Formuła 1 zarabia krocie i tonie w długach
Zyski Formuły 1 wzrosły w tym roku o 40 procent, osiągając kwotę 1,3 mld dolarów, ale FIA nie wycofuje się z planów wprowadzenia drakońskich oszczędności.
Polityka FIA zmierzająca do narzucenia zespołom Formuły 1 drakońskich oszczędności, może doprowadzić do krachu. Teamy nadal nie podpisały nowych kontraktów z Formula One Group, a właściciele grupy są zadłużeni na 5 miliardów dolarów. W ubiegłym roku Delta Topco, posiadacz F1 Group, musiała zapłacić 229,6 mln USD z tytułu uregulowania długów - niemal połowę sumy, którą podzielono pomiędzy zespoły jako zyski, głównie z praw do transmisji telewizyjnych.
Przed dwoma laty Delta Topco, która poprzez Formula One Group kontroluje prawa handlowe do F1, została kupiona od banków przez CVC Capital Partners, jedną z pięciu największych grup kapitałowych na świecie, z centralami w Luksemburgu i Londynie. CVC jest obecnie właścicielem 70 procent udziałów F1 Group, 20 procent należy do nowojorskiego banku JPMorgan, zaś postała część znajduje się w rękach rodziny Berniego Ecclestone’a.
Wraz z zakupem Delty, CVC przejęło na siebie jej długi w wysokości 2,4 mld dolarów. Do tego dochodzi zadłużenie samej CVC, sięgające 2,6 mld USD.
- Wiele teamów jest niezadowolonych z obecnej sytuacji - powiedział dziennikowi „The Guardian” informator ze związku zespołów, FOTA. - Mamy swoich sponsorów - banki, koncerny petrochemiczne, instytucje finansowe, firmy farmaceutyczne. Zdobyliśmy te pieniądze. Dlaczego mamy ciągle wprowadzać oszczędności? Ten sport dużo zarabia, więc może raczej przyjrzyjmy się podziałowi zysków?

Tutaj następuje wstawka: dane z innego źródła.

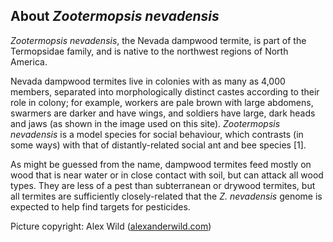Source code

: About *Zootermopsis nevadensis*
-------------------------------

*Zootermopsis nevadensis*, the Nevada dampwood termite, is part of the
Termopsidae family, and is native to the northwest regions of North
America.

Nevada dampwood termites live in colonies with as many as 4,000 members,
separated into morphologically distinct castes according to their role
in colony; for example, workers are pale brown with large abdomens,
swarmers are darker and have wings, and soldiers have large, dark heads
and jaws (as shown in the image used on this site). *Zootermopsis
nevadensis* is a model species for social behaviour, which contrasts (in
some ways) with that of distantly-related social ant and bee species
\[1\].

As might be guessed from the name, dampwood termites feed mostly on wood
that is near water or in close contact with soil, but can attack all
wood types. They are less of a pest than subterranean or drywood
termites, but all termites are sufficiently closely-related that the *Z.
nevadensis* genome is expected to help find targets for pesticides.

Picture copyright: Alex Wild
([alexanderwild.com](http://www.alexanderwild.com/))
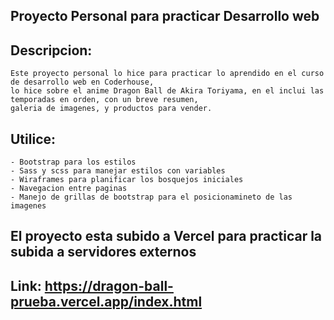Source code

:## Proyecto Personal para practicar Desarrollo web

## Descripcion:

    Este proyecto personal lo hice para practicar lo aprendido en el curso de desarrollo web en Coderhouse,
    lo hice sobre el anime Dragon Ball de Akira Toriyama, en el inclui las temporadas en orden, con un breve resumen,
    galeria de imagenes, y productos para vender.

## Utilice:

    - Bootstrap para los estilos
    - Sass y scss para manejar estilos con variables
    - Wiraframes para planificar los bosquejos iniciales
    - Navegacion entre paginas
    - Manejo de grillas de bootstrap para el posicionamineto de las imagenes

## El proyecto esta subido a Vercel para practicar la subida a servidores externos

## Link: https://dragon-ball-prueba.vercel.app/index.html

Zdaniem CVC, teamy i tak otrzymują obecnie więcej pieniędzy, niż kiedykolwiek wcześniej. W ciągu roku fundusz podwoił się z 250 mln dolarów. Znacznie obciążyło to konto Delta Topco, która w ciągu trzynastu miesięcy - do grudnia 2007, odnotowała straty w wysokości 458 mln USD. Dyrektor CVC, Nick Clarry uspokaja mówiąc, iż mimo kryzysu finansowego, zyski Formuły 1 wzrosły w tym roku o 40 procent, osiągając kwotę 1,3 mld USD. - Nasze dochody musiałyby spaść do 400 mln dolarów, żebyśmy zaczęli odczuwać jakąkolwiek presję ze strony banków - oświadczył Clarry.

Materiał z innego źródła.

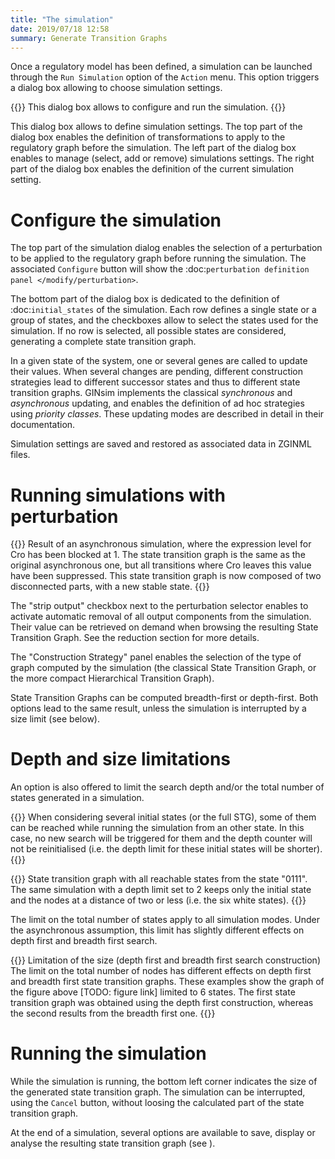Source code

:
 ```yaml
---
title: "The simulation"
date: 2019/07/18 12:58
summary: Generate Transition Graphs
---
```




Once a regulatory model has been defined, a simulation can be launched
through the ``Run Simulation`` option of the ``Action`` menu.
This option triggers a dialog box allowing to choose simulation settings.

{{<fig src="simulation_config.png" title="Simulation settings">}}
This dialog box allows to configure and run the simulation.
{{</fig>}}


This dialog box allows to define simulation settings.
The top part of the dialog box enables the definition of transformations to apply to
the regulatory graph before the simulation.
The left part of the dialog box enables to manage (select, add or remove) simulations settings.
The right part of the dialog box enables the definition of the current simulation setting.


Configure the simulation
=========================

The top part of the simulation dialog enables the selection of a perturbation
to be applied to the regulatory graph before running the simulation. The associated ``Configure``
button will show the :doc:`perturbation definition panel </modify/perturbation>`.

The bottom part of the dialog box is dedicated to the definition of
:doc:`initial_states` of the simulation.
Each row defines a single state or a group of states, and the checkboxes allow
to select the states used for the simulation. If no row is selected, all possible
states are considered, generating a complete state transition graph.


In a given state of the system, one or several genes are called to update their
values. When several changes are pending, different construction strategies lead to
different successor states and thus to different state transition graphs.
GINsim implements the classical <em>synchronous</em> and <em>asynchronous</em>
updating, and enables the definition of ad hoc strategies using <em>priority classes</em>.
These updating modes are described in detail in <link xref="tool-simulation-updating-mode">their documentation</link>.


Simulation settings are saved and restored as associated data in <link xref="format-zginml">ZGINML files</link>.

Running simulations with perturbation
=====================================

{{<fig src="blocking.png" title="Perturbation simulation result">}}
Result of an asynchronous simulation, where the expression level for
Cro has been blocked at 1.
The state transition graph is the same as the original asynchronous one,
but all transitions where Cro leaves this value have been suppressed.
This state transition graph is now composed of two disconnected parts,
with a new stable state.
{{</fig>}}

The "strip output" checkbox next to the perturbation selector enables to
activate automatic removal of all output components from the simulation.
Their value can be retrieved on demand when browsing the resulting 
State Transition Graph. See the <link xref="lrg-modifier-reduction">reduction</link> section for more details.


The "Construction Strategy" panel enables the selection of the type of graph computed
by the simulation (the classical <link xref="transition-graphs#stg">State Transition Graph</link>,
or the more compact <link xref="transition-graphs#htg">Hierarchical Transition Graph</link>).

State Transition Graphs can be computed breadth-first or depth-first.
Both options lead to the same result, unless the simulation is interrupted by
a <link xref="#dslimit">size limit</link> (see below).



Depth and size limitations
==========================

An option is also offered to limit the search depth and/or the total number of
states generated in a simulation.

{{<notice warning>}}
When considering several initial states (or the full STG), some of 
them can be reached while running the simulation from an other state.
In this case, no new search will be triggered for them and the depth
counter will not be reinitialised (i.e. the depth limit for these 
initial states will be shorter).
{{</notice>}}

{{<fig src="stg_depth_limit.png" title="Limitation of the depth in the case of a depth first construction">}}
State transition graph with all reachable states from the state "0111".
The same simulation with a depth limit set to 2 keeps only the initial state
and the nodes at a distance of two or less (i.e. the six white states).
{{</fig>}}

The limit on the total number of states apply to all simulation modes. Under the
asynchronous assumption, this limit has slightly different effects on depth first
and breadth first search.

{{<fig src="stg_size_limit.png">}}
Limitation of the size (depth first and breadth first search construction)
The limit on the total number of nodes has different effects on depth
first and breadth first state transition graphs. These examples show the
graph of the figure above [TODO: figure link] limited to 6
states. The first state transition graph was obtained using the depth
first construction, whereas the second results from the breadth first
one.
{{</fig>}}


Running the simulation
======================

While the simulation is running, the bottom left corner indicates
the size of the generated state transition graph. The simulation
can be interrupted, using the ``Cancel`` button, without loosing
the calculated part of the state transition graph.

At the end of a simulation, several options are available to save,
display or analyse the resulting state transition graph
(see <link xref="gui-whattodo" />).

CVC musi spłacić większość długów Delta Topco do 2014 roku. Na razie interes się kręci, ale teamy domagają się nowych negocjacji z Bernie Ecclestonem. - Sytuacja zmieniła się od 2006 roku - powiedział informator z FOTA. - Obecnie teamy wiedzą, jakie zadłużenie ciąży na tym sporcie. Początkowo sądziliśmy, że CVC jest zainteresowane F1, aby przejąć zyski z tego biznesu, ale nie do tego stopnia, że sport musi się kręcić na najwyższych obrotach przez 5-6 lat tylko po to, żeby spłacić długi. Dlatego jesteśmy zainteresowani nowymi negocjacjami.
Koszty logistyczne są dzisiaj niezmiernie wysokie. W mistrzostwach było kiedyś 12 wyścigów, potem ustalono limit na 17 Grand Prix. 80 procent imprez odbywało się w Europie, teraz większość trafi do Azji i koszty teamów stale rosną.
Bernie Ecclestone poszukuje egzotycznych lokalizacji wyścigów, bo w takich miejscach jak Bahrajn, Singapur czy Abu Zabi może negocjować wyższe opłaty od organizatorów. Właśnie dlatego zyski F1 idą w górę.